Dr Danail Stoyanov
UCL Lecturer in Computer Science
UCL Technical Manager GIFT-Surg
Dan obtained a BEng degree from King’s College London in 2001 and a PhD degree from Imperial College London in 2006 where he continued with his post-doctoral research. In 2009, he was awarded a Royal Academy of Engineering/EPSRC Research Fellowship which he held at the Hamlyn Centre for Robotic Surgery at Imperial College London and subsequently at the Centre for Medical Image Computing (CMIC) and the Department of Computer Science, University College London (UCL). Currently, he is a Lecturer in Computer Science at CMIC, UCL where he leads the Surgical Robot Vision Research Group. His main technical research interests are in surgical vision and the recovery of morphology and motion at the surgical site during minimally invasive robotic surgery using laparoscopic images. The clinical aims and applications of his research are in the improvement of surgical practice starting from the surgical training process and translating to building better surgical systems for control, imaging and navigation during robotic minimally invasive interventions. In GIFT-Surg Dr Stoyanov is coordinating the Scientific / Technical contributions from the University College London.
GIFT-Surg focus
The primary sensors for guiding current fetal interventions are cameras which observe inside the womb through fetoscopes and ultrasound probes imaging through the abdominal wall and the placenta.

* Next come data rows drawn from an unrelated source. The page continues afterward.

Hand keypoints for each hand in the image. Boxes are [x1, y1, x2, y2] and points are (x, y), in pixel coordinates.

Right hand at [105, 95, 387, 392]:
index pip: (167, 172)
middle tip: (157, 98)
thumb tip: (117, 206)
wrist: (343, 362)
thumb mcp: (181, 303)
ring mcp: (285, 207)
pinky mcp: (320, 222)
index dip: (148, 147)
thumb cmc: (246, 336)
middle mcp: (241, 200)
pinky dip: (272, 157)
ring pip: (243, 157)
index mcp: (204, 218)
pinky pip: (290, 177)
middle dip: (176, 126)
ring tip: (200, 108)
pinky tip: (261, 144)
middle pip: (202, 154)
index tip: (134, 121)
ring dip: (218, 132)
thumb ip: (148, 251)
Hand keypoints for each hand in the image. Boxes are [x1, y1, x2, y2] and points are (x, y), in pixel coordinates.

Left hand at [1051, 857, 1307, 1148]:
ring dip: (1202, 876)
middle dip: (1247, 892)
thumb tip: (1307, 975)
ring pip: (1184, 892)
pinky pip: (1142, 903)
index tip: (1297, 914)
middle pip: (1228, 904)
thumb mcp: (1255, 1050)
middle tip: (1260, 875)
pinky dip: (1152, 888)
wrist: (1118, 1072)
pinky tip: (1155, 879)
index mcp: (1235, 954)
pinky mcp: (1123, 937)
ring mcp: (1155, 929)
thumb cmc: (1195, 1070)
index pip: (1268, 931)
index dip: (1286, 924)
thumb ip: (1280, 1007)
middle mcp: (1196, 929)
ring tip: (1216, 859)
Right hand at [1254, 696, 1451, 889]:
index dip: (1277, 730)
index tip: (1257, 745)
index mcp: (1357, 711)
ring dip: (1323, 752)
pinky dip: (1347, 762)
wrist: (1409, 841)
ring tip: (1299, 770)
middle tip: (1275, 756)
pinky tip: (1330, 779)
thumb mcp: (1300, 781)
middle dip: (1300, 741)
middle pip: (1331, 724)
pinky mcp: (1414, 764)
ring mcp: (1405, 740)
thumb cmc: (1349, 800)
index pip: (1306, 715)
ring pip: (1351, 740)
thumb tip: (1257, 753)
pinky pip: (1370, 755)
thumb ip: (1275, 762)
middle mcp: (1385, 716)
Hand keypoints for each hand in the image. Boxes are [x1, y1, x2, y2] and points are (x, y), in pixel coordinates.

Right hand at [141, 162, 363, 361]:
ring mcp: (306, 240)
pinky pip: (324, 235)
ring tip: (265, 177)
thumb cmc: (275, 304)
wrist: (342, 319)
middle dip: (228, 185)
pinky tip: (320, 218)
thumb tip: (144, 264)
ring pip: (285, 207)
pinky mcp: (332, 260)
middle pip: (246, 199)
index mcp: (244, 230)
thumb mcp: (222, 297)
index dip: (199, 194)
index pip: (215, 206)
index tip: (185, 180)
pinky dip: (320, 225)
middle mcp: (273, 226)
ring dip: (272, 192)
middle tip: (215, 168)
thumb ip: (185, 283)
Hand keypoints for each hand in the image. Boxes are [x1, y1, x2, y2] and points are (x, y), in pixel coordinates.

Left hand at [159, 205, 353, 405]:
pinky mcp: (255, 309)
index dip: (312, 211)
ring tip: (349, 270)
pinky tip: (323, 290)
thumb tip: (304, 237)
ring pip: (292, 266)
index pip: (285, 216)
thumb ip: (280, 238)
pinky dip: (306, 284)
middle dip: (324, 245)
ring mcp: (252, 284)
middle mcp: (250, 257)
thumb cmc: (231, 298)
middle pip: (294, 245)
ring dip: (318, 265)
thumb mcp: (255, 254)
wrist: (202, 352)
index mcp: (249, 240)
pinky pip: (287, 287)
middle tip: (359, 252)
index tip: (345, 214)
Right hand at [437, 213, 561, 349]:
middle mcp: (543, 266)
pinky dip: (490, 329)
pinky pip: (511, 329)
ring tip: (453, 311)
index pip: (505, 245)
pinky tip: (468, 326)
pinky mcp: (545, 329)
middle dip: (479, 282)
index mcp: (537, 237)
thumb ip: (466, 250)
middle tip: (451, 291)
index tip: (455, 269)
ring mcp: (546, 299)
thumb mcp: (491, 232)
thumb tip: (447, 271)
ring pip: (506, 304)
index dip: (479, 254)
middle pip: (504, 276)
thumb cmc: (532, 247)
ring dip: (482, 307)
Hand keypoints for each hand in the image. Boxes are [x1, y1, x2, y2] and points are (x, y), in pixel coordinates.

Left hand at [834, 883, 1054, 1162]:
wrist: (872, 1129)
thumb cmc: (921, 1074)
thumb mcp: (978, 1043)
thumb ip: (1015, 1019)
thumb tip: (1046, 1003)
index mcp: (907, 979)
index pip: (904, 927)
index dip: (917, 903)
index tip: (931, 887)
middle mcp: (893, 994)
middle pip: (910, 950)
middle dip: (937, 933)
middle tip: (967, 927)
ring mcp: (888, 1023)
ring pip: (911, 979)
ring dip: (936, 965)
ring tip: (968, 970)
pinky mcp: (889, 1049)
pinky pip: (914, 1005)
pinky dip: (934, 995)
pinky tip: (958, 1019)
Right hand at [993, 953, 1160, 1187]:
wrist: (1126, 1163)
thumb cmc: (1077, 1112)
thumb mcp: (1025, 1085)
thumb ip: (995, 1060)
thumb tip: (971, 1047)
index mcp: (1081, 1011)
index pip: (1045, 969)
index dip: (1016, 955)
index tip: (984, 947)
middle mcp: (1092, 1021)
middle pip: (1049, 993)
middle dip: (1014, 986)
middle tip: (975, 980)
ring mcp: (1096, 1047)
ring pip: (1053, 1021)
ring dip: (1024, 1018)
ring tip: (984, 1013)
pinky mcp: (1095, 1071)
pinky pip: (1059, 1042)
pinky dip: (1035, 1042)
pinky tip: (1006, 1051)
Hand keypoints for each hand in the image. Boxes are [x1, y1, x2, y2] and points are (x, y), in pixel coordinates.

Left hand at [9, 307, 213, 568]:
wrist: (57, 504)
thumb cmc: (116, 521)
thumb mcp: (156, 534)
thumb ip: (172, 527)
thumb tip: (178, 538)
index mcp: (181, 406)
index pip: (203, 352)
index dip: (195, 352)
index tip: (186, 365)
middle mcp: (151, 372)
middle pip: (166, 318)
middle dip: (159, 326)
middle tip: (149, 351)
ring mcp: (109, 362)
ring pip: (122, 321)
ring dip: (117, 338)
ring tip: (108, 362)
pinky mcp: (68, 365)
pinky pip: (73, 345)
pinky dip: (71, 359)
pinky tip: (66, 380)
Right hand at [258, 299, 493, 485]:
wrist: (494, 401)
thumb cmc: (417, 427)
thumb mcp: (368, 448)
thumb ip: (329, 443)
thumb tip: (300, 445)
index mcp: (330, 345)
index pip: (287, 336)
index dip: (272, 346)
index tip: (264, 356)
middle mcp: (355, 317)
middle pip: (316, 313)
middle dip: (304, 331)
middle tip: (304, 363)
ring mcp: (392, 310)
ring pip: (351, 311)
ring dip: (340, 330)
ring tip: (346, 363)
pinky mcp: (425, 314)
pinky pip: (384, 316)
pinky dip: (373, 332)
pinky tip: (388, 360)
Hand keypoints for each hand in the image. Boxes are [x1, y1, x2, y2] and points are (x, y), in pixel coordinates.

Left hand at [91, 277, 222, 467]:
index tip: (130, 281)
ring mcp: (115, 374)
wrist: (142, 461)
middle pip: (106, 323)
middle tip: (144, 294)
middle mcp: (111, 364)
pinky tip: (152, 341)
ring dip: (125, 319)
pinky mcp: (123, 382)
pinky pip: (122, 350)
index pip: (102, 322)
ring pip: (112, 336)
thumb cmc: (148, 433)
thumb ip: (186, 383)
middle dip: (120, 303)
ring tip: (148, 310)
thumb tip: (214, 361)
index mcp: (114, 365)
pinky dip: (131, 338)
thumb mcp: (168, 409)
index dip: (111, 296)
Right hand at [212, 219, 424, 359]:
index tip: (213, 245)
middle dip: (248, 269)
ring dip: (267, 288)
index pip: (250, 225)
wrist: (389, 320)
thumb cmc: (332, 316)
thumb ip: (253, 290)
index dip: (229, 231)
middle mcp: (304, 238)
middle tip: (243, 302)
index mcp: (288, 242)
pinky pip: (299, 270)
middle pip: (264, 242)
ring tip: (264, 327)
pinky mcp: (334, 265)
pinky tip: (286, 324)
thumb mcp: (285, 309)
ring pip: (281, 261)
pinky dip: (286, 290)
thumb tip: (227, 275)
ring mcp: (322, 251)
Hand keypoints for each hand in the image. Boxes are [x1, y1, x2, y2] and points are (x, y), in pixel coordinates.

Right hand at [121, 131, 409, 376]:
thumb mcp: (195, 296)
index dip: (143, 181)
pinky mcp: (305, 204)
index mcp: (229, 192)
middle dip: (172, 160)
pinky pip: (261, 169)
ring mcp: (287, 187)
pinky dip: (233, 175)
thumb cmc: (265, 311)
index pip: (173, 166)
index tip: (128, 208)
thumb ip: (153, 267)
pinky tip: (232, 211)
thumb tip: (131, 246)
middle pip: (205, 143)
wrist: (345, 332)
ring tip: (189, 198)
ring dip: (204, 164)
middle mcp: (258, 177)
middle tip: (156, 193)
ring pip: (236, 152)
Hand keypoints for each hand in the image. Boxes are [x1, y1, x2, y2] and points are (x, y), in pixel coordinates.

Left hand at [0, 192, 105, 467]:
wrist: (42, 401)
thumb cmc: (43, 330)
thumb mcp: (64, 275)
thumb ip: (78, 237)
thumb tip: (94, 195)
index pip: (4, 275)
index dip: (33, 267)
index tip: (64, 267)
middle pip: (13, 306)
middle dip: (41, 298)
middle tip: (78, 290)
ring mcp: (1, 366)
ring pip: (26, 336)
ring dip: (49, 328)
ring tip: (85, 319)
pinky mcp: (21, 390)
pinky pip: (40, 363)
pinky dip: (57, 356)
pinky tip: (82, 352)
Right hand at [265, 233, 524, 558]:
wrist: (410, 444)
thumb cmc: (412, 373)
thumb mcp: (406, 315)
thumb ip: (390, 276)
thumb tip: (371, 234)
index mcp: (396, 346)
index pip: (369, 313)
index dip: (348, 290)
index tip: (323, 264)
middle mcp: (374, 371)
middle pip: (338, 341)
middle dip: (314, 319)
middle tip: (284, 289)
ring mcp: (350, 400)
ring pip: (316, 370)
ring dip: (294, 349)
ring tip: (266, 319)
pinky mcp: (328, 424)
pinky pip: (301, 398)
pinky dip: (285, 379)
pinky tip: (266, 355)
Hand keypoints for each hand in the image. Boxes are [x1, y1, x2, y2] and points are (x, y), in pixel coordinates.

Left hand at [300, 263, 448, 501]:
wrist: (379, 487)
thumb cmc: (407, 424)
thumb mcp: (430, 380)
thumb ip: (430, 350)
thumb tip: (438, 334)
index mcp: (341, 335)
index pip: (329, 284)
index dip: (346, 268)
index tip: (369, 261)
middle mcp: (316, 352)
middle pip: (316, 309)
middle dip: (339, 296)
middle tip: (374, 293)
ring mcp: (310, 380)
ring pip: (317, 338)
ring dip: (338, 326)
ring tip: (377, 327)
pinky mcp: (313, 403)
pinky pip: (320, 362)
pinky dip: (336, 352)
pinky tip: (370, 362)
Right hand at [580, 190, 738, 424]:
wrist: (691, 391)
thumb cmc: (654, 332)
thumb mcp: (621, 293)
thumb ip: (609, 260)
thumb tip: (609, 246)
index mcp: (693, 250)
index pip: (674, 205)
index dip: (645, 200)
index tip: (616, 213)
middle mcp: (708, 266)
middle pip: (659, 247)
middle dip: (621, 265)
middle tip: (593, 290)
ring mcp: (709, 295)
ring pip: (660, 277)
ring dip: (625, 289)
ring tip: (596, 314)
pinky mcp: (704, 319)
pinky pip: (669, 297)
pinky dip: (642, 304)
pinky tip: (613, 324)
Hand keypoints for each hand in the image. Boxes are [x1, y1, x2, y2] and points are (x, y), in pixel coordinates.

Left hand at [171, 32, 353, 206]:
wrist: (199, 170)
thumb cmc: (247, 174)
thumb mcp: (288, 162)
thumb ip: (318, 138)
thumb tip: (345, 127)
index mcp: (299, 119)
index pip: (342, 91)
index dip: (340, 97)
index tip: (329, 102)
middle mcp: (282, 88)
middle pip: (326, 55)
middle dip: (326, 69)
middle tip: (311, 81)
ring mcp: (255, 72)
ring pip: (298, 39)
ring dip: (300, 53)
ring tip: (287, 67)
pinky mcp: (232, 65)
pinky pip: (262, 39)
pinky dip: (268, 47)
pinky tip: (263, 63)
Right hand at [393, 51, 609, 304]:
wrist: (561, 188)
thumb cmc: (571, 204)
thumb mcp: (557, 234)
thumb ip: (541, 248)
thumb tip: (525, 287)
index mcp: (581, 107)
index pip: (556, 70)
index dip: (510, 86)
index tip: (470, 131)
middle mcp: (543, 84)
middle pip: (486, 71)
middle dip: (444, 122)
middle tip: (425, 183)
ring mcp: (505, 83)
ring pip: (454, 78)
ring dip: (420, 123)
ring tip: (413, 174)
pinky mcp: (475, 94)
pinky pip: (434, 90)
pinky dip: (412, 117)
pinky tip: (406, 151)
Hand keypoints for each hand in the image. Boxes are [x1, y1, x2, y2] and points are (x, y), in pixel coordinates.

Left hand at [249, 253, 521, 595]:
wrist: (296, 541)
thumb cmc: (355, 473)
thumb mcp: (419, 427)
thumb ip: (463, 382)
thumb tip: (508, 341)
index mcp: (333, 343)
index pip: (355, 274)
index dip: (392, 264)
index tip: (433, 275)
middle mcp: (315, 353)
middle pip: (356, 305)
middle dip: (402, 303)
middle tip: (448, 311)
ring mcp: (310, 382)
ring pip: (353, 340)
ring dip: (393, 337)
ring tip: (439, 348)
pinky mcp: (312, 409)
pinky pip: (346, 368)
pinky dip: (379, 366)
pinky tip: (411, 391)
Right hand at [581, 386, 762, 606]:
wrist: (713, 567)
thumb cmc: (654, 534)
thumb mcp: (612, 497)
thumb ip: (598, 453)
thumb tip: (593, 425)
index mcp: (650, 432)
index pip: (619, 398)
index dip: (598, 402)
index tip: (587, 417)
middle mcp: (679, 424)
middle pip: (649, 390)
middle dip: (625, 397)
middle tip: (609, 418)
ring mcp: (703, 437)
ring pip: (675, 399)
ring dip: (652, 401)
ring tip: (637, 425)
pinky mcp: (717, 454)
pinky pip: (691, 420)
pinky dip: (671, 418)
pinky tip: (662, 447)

The role of Dan’s team within the GIFT-Surg project is to develop the surgical vision algorithms processing fetoscopic images, in particular to recover the non-rigid structure and motion of the surgical site in real-time and track the position of the camera and the instruments.
This information is crucial for image guidance, for example by augmented reality overlay of ultrasound or preoperative models, where the co-registration of data needs frequent updates to align with the operating field.
For active intraoperative guidance using imaging modalities like photoacoustics and forward facing ultrasound, vision algorithms can provide information to enhance the field of view and resolve image integration times. Information from the surgical site is also crucial for informing the mechatronic control systems of instruments using real-time measurements to facilitate precise and repeatable instrument-tissue manipulation and compensation of physiological motion.
In addition to surgical vision and assisting the imaging and guidance systems of GIFT-Surg, his team is leading the technical developments around understanding and quantifying surgical skills and competence, clinical workflow and system ergonomics. It is their particular interest to see how such quantitative metrics change and evolve as GIFT-Surg technology matures and provides exciting new capabilities to the clinical team.